Here's Sarah Holifield with her essay for KUHF's This I Believe.
"I believe in picking blackberries in April with my dad. When I think about blackberries, I am five year old again, and I can't help but be happy, if only for a moment, no matter what else is going on in my life at the time.
When I was growing up, there was a large field between our back yard and the road. We lived in Houston but when I was in this field, I felt like I was in another place, a beautiful place. I loved this field and I especially loved it in April. My birthday is in April, and a birthday is very special to a child. Mine was made even more special by the appearance of blackberries in that field.
My dad would take me through the fence when the blackberries were ripe and give me a giant mixing bowl to fill. My dad and I were the only people who ever went there. I learned to look for red berries because they were easier to spot than the deep, almost black, purple color of the ripe berries, but where there was red, there would be purple, and purple was what I wanted. I loved how the purple would stain my fingers and tongue. I also loved how each individual piece burst on my tongue and filled my mouth with the sweet, tangy juice.
The blackberry bushes had thorns, which made it hard to pick the fruit but that didn't stop us and we always filled our bowls to the brim. My dad and I would come back through the fence and present two large mixing bowls full of blackberries to my mom and my little sister.

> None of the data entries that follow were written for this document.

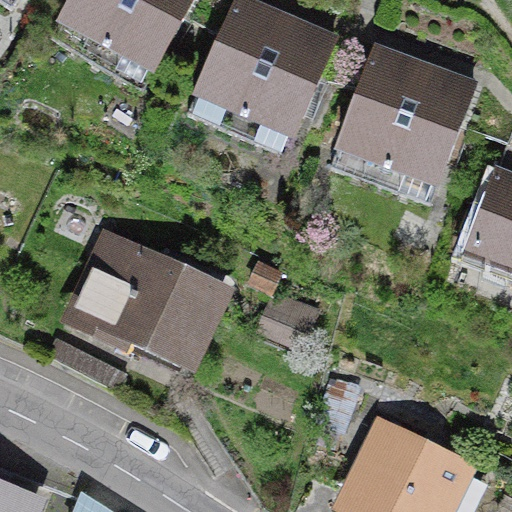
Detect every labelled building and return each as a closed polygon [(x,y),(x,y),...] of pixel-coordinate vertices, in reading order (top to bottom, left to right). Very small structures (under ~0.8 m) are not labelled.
[(39,0),(0,0),(28,18),(39,0)] [(158,92),(208,0),(83,0),(62,39),(158,92)] [(350,48),(245,3),(195,117),(301,163),(350,48)] [(487,101),(382,59),(335,177),(440,219),(487,101)] [(511,181),(506,180),(471,269),(511,284),(511,181)] [(225,288),(104,235),(67,320),(188,373),(225,288)] [(285,277),(255,267),(249,283),(278,294),(285,277)] [(309,316),(274,303),(264,330),(299,343),(309,316)] [(116,372),(59,347),(53,362),(110,386),(116,372)] [(471,511),(486,481),(378,430),(339,511),(471,511)] [(0,511),(32,511),(36,502),(0,487),(0,511)] [(118,511),(83,495),(74,511),(118,511)]
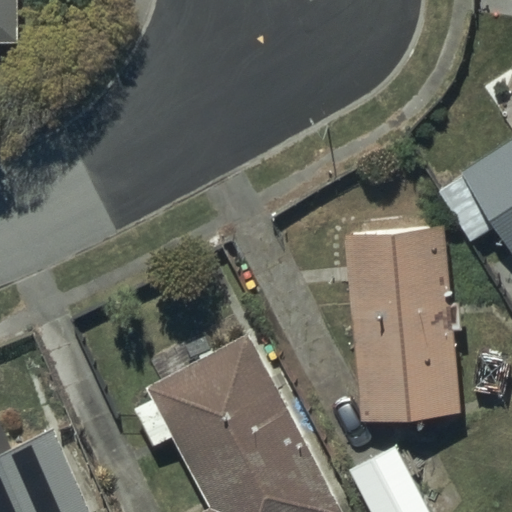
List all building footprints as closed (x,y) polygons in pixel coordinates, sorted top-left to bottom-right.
[(0,0),(0,53),(14,54),(13,0),(0,0)] [(511,146),(460,181),(511,259),(511,146)] [(341,247),(358,427),(457,419),(441,238),(341,247)] [(207,511),(335,511),(246,344),(146,397),(151,407),(132,417),(152,455),(171,445),(207,511)] [(84,511),(51,436),(10,454),(0,431),(0,511),(84,511)] [(345,480),(363,511),(423,511),(391,455),(345,480)]
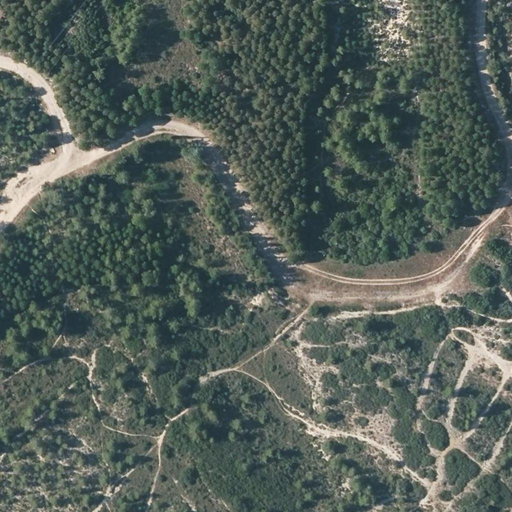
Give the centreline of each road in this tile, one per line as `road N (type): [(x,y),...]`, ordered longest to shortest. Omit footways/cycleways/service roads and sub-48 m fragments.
road 1 (track): [(0,225),(19,189),(51,170),(137,132),(165,129),(214,165),(279,276),(316,296),(392,294),(444,286),(511,189)]
road 2 (track): [(511,146),(480,63),(479,0)]
road 3 (track): [(76,161),(50,96),(12,64),(0,64)]
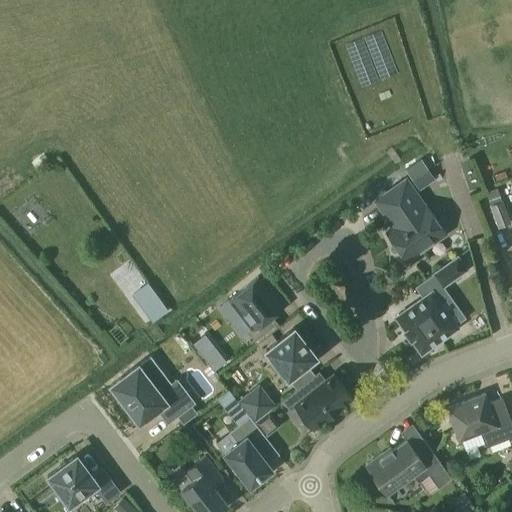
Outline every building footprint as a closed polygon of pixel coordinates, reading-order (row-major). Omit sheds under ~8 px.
[(421,159),(406,169),(419,189),(434,179),(421,159)] [(444,235),(425,208),(406,180),(376,201),(390,221),(392,219),(396,226),(387,233),(406,261),(444,235)] [(511,222),(497,188),(486,192),(491,204),(489,205),(498,227),(511,222)] [(468,269),(458,255),(432,273),(442,287),(468,269)] [(282,307),(258,277),(233,297),(243,311),(240,314),(252,329),(248,333),(257,344),(280,326),(271,316),(282,307)] [(165,308),(147,283),(133,294),(151,319),(165,308)] [(457,328),(432,292),(396,317),(405,331),(404,331),(410,340),(411,339),(421,353),(457,328)] [(190,336),(202,329),(194,316),(182,324),(190,336)] [(316,357),(294,329),(266,351),(288,379),(316,357)] [(215,349),(204,358),(213,370),(225,361),(215,349)] [(183,424),(197,413),(191,405),(194,403),(177,381),(160,394),(138,365),(111,385),(139,423),(157,409),(168,423),(177,416),(183,424)] [(351,397),(334,375),(309,395),(301,386),(283,401),(291,411),(296,407),(312,428),(324,419),(324,420),(341,407),(340,406),(351,397)] [(238,400),(256,422),(269,411),(277,405),(260,383),(238,400)] [(485,394),(446,409),(459,441),(480,433),(486,448),(511,437),(511,425),(502,398),(488,404),(485,394)] [(280,424),(269,411),(256,422),(266,435),(280,424)] [(253,444),(264,435),(250,416),(229,432),(237,443),(224,453),(250,486),(254,483),(257,484),(262,480),(262,477),(272,469),(253,444)] [(183,423),(177,427),(182,433),(187,429),(183,423)] [(450,478),(422,439),(411,447),(406,440),(384,456),(382,453),(365,465),(386,494),(413,475),(418,483),(429,475),(438,487),(450,478)] [(91,475),(76,455),(47,476),(69,505),(95,486),(106,502),(119,492),(102,468),(91,475)] [(222,478),(205,456),(186,471),(192,480),(181,489),(198,511),(216,511),(227,504),(212,486),(222,478)] [(137,511),(121,497),(114,505),(121,511),(137,511)]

In the last several years, we've only gone once. The field doesn't seem as vast and impressive to me now, like it did when I was five. It's also getting overgrown, but it is still there, in the middle of the city. It is a part of my childhood that will always be there for me to reflect upon. I believe people should grow up but never completely leave childhood behind. I never want to forget how such a simple thing brought such a feeling of pure joy and happiness, and I never will. I'm not saying "I don't wanna grow up." I am saying that keeping in touch with my childhood innocence and wonder until the end of my life will keep me well. This I believe."